### YOUR GOAL
Filter the records for lines holding the string "shoulder".

### INPUT FOR THIS TASK
══════════

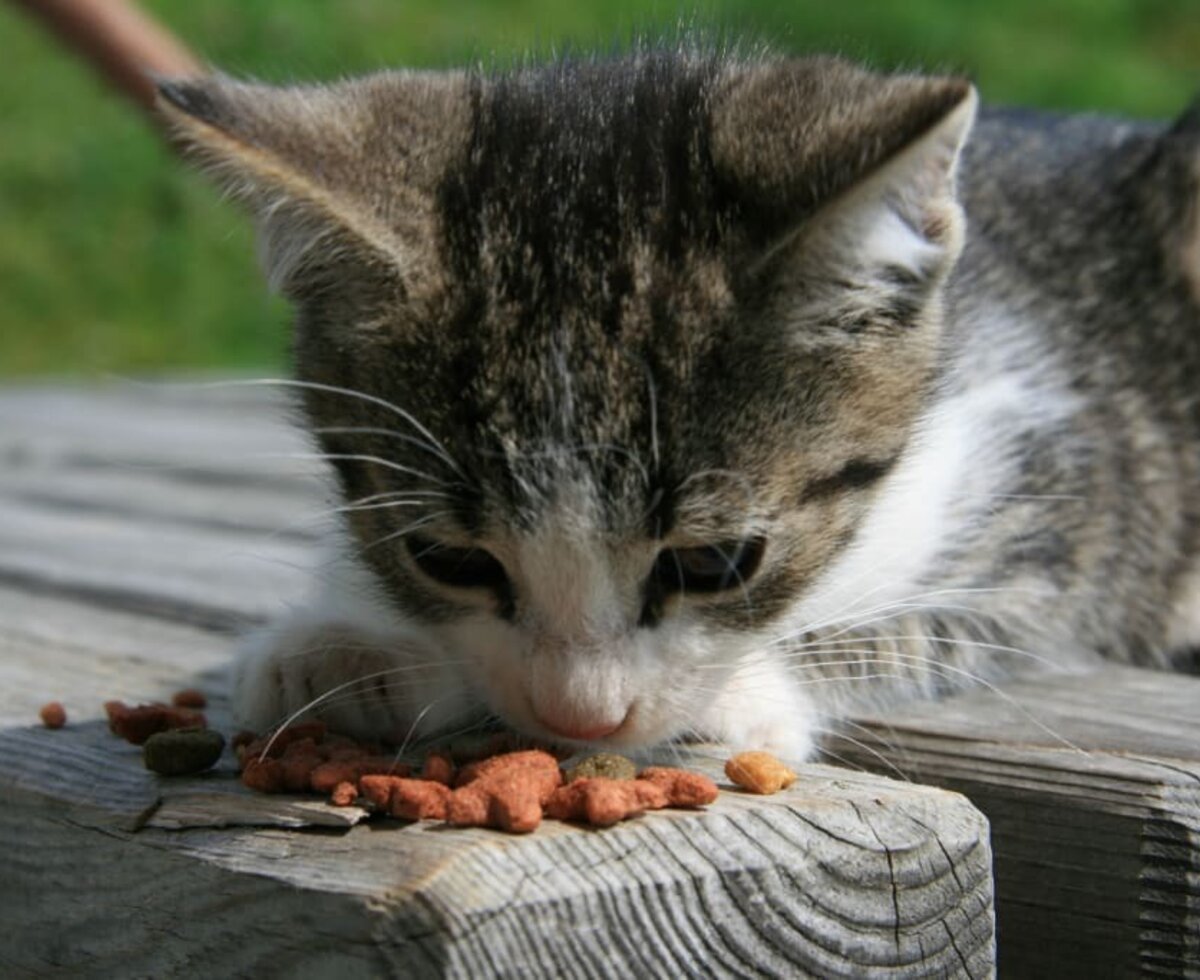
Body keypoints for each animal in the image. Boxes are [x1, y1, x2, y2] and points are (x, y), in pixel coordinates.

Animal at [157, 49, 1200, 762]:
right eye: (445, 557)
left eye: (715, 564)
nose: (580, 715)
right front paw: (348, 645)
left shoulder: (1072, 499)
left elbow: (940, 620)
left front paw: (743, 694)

══════════

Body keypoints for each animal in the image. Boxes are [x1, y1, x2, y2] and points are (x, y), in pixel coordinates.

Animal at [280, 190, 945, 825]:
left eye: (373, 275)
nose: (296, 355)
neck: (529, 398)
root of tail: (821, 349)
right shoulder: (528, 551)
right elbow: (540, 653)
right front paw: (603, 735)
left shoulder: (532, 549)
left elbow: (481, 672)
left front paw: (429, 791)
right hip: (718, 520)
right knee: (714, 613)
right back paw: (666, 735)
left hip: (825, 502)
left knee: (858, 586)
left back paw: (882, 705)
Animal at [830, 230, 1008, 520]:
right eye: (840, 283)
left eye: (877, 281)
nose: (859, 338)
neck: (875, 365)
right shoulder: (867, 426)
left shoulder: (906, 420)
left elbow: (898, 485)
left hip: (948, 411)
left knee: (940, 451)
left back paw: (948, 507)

══════════

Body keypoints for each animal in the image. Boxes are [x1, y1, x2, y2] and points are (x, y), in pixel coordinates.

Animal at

══════════

### ANSWER AREA
left shoulder: (1072, 499)
right shoulder: (528, 551)
left shoulder: (532, 549)
right shoulder: (867, 426)
left shoulder: (906, 420)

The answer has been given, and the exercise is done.